Every form of music has it's snobbery and maybe I detected a hint of this in the suggestion of Ravel to Chris, as it seemed to be based on the assumption that most of us only connect with a violin through ice skating and adverts. I have always thought that I may like modern classical music and my few explorations seem to suggest I would. What I need is a place to start; anyone like to help?

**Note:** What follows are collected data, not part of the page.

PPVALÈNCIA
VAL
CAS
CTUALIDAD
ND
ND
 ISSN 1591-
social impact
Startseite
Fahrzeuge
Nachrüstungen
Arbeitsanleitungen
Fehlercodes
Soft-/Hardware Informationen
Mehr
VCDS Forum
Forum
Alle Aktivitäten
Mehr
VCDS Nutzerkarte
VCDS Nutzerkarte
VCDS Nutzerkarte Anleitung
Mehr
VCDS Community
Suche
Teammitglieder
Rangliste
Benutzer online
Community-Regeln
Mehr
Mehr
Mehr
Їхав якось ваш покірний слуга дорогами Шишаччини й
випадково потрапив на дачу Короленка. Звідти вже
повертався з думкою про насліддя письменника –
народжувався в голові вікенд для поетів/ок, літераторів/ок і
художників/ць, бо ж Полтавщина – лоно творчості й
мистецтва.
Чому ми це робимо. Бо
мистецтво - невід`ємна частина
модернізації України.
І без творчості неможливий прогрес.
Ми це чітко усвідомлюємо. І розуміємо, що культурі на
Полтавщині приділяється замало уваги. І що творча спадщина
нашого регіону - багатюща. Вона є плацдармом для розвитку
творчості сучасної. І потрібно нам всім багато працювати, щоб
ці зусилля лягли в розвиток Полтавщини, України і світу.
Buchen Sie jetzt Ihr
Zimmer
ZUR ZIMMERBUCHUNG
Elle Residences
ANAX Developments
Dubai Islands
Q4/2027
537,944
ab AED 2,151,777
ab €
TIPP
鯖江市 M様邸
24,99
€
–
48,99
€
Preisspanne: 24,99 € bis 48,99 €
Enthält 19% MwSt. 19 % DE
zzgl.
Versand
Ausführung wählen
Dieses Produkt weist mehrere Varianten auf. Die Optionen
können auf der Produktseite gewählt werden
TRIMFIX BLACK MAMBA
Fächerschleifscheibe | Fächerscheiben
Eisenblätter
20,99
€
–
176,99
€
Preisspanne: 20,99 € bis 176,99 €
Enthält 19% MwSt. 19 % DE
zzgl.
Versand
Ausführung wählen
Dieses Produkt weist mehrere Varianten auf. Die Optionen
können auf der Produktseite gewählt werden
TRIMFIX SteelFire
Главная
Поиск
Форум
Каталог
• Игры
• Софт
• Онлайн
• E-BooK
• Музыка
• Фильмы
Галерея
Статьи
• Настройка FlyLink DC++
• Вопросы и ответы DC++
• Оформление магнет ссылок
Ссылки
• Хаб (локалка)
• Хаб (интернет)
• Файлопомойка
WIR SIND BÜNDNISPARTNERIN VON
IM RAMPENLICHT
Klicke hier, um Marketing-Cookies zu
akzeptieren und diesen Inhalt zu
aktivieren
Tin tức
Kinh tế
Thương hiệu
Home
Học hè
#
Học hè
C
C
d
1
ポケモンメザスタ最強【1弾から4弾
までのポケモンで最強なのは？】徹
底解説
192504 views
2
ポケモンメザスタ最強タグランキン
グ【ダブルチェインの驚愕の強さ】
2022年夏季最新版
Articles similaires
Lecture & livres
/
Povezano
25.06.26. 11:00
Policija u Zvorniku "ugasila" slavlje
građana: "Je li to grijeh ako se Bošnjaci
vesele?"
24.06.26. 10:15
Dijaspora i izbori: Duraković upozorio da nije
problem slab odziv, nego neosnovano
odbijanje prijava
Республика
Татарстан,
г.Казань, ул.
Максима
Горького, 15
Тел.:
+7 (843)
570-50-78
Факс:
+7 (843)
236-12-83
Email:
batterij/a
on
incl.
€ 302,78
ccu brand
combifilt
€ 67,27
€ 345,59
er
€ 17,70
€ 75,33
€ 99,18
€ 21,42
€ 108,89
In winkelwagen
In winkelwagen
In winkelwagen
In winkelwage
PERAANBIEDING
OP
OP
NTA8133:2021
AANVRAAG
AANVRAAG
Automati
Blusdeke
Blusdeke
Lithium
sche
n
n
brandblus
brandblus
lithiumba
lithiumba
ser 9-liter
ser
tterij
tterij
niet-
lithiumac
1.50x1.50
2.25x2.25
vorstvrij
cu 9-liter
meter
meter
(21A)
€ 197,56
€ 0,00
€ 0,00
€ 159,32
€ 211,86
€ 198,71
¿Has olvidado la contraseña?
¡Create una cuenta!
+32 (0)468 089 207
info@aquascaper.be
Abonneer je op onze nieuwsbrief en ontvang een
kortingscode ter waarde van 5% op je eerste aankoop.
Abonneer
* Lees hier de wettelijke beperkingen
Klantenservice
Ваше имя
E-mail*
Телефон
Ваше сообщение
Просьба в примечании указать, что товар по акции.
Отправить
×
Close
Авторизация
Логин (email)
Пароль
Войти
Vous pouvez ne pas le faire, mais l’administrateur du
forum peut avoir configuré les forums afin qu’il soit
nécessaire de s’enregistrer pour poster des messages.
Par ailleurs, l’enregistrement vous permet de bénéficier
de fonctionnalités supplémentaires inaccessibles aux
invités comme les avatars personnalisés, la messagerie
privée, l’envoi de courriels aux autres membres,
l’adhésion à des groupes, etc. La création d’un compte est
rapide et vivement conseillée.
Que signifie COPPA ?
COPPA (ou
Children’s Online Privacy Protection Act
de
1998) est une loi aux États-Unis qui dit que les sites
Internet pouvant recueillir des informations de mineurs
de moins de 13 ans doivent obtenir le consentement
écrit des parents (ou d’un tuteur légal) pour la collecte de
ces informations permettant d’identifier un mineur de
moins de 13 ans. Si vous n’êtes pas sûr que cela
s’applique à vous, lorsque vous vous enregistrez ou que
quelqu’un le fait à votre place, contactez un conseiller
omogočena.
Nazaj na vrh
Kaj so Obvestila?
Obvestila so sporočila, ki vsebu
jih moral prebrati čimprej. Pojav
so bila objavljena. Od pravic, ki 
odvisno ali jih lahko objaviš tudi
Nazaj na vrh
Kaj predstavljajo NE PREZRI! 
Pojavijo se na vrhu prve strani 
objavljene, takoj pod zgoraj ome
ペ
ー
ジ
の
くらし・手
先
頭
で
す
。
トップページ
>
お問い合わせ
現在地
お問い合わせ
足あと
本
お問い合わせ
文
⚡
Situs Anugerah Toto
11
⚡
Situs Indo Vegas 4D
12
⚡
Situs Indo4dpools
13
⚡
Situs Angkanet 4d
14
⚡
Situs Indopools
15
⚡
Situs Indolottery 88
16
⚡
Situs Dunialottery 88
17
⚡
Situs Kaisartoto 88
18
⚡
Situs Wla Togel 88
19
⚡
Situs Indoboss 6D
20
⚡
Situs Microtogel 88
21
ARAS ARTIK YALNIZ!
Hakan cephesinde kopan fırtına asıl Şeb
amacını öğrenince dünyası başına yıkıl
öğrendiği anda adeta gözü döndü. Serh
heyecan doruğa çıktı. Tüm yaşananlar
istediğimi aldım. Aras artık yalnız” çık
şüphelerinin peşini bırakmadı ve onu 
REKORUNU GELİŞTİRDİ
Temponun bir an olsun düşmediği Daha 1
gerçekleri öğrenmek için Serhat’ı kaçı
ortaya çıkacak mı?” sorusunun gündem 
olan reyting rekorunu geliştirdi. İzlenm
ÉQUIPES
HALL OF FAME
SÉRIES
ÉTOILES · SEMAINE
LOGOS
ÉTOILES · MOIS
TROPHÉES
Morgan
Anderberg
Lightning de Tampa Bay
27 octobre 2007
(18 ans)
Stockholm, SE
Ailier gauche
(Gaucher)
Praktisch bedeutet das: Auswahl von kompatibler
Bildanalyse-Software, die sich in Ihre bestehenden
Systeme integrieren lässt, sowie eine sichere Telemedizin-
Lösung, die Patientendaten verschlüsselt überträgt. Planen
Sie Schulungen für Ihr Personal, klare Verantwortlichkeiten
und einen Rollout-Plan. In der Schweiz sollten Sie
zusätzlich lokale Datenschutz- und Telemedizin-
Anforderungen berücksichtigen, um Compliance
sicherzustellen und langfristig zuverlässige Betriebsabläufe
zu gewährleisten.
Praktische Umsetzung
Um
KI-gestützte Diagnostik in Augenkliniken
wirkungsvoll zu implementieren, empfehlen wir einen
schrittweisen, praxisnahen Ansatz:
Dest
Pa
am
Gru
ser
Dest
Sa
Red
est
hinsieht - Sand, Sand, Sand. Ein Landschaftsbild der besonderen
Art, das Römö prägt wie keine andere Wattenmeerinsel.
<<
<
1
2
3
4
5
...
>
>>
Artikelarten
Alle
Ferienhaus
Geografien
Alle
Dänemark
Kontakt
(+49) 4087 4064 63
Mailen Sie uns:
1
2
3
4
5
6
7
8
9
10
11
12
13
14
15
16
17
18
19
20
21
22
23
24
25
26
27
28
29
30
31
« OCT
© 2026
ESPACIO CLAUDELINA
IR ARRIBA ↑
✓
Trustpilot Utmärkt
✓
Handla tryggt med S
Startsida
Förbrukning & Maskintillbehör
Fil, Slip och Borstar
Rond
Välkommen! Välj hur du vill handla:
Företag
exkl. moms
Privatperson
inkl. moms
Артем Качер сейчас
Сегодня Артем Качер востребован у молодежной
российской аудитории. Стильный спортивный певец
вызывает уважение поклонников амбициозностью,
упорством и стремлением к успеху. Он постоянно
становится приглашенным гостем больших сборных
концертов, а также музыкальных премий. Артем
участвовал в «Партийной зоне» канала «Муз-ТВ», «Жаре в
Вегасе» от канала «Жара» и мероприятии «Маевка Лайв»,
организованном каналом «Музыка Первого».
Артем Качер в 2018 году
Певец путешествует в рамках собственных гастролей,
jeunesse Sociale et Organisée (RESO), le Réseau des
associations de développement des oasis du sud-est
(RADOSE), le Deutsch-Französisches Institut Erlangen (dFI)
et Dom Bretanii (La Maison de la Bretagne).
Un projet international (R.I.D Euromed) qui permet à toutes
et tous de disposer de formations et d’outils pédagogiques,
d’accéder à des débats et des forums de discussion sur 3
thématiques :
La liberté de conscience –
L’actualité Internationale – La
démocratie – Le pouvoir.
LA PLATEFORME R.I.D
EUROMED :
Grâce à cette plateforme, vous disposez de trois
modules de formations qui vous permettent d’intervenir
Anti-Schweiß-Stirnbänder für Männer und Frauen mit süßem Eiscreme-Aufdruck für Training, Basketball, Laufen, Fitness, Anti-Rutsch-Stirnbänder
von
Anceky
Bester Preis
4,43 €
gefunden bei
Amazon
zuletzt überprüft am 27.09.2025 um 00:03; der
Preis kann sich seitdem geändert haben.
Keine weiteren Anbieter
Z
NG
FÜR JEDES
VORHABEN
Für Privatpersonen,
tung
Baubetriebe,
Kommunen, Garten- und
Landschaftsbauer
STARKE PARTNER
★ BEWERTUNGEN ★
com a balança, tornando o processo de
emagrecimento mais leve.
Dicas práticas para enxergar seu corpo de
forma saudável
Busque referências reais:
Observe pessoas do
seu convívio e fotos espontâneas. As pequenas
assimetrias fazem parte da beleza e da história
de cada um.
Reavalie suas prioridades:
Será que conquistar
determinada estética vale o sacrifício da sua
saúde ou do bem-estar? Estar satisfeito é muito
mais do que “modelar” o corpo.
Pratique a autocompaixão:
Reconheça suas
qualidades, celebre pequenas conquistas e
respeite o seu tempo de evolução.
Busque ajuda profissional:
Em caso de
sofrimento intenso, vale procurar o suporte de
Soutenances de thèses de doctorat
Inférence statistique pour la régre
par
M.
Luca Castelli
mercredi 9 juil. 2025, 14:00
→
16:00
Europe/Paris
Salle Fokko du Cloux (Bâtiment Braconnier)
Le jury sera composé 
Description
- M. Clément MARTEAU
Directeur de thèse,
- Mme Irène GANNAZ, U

By the way Chris, if you ever read this, Bill Evans, start with the classics, Everybody Digs Bill Evans
Sunday at the Village Vanguard and pretty much anything featuring his trio with Paul Motian and Scott LaFaro. I have a very good compilation of his final years, "We Will Meet Again - The Bill Evans Anthology 1977-1980" and after that you're off on your own.

Wednesday, 9 January 2019

Will the last reader please turn off the lights

The December 2018 issue of Jazz Journal was the last print edition after 70 years. We are constantly hearing about the hardships of print in the face of the online world, but your local WH Smiths has hundreds of magazines on the shelves, presumably selling in quantities good enough to keep going. So why did Jazz Journal fail and what lessons can we draw from it for the wider print world.
To jump off the shelves a magazine needs a certain amount of kerb appeal, something to engage the casual reader and prompt an impulse purchase. Compare Jazz Journal’s gloomy often black & white images and subdued colours to the big bright glossy images of its nearest competitor, Jazzwise, and other niche music titles all shouting their wares and it seems almost designed to sit on the racks. I recognise this was a cost issue as was the cheaper paper stock, and the frankly skimpy page count, but no attempt seemed to be made to make the magazine attractive to anyone other than the committed reader seeking it out. 

It’s worth comparing Jazz Journal to another niche music magazine, albeit one catering to a different audience that has adapted and certainly appears to be thriving, Fireworks - Rock and Metal. This started in 2000, and having bounced between monthly and bi monthly the publishers settled on a quarterly magazine sometime ago. Since then the magazine has grown to 150 pages, and a cd with mp3 and PDF files on it. Plenty enough to read for three months. As many of these types of magazines are part time ventures this takes away the pressure of deadlines or providing a news service, leaving space for articles, interviews and reviews to stretch out. The magazine title has shifted, the original Fireworks is a very obscure album title reference, and the original strap line “The Melodic Rock Magazine” (a niche within a niche) has been replaced with the current on "Rock and Metal" being larger than the title, beating its potential audience over the head with the message. Better covers, better design, better writing as well, make the magazine an attractive proposition both on the rack and leafing through it.  

Jazz Journal stayed rooted in 1966, appealing to a long-term core readership that dwindled with each passing year. Recent attempts to update were too little too late and met with vitriol from the readers. The casual Jazz listener, me, found nothing in it except complaints about change, and nostalgia for the way things were. In the end unwillingness to compromise with the audience killed it. Oddly with the resurgence in Jazz over the last year or so the market for a Mojo style legacy magazine covering Jazz is probably larger than ever, and Jazz Journal could easily have become that, republishing material from its past in much the same way as Uncut exploits the Melody Maker archive. 

The importance of an online presence to back up the print edition can’t be overstated. Fireworks works with the Rocktopia website, adding unique content to the site, which also acts as a news resource for the magazine. That coupled with an active, colourful social media presence, and being active in the online community means the print magazine is always reaching out to its audience. Jazz Journal’s sporadic mostly text only tweets and Facebook posts are another light under bushel moment. 

It sounds like I’m being harsh on a magazine with a long and distinguished run, but it’s the market that decides who survives, and it has delivered a judgement on Jazz Journal. The message is clearly; adapt and survive, stagnate and fail.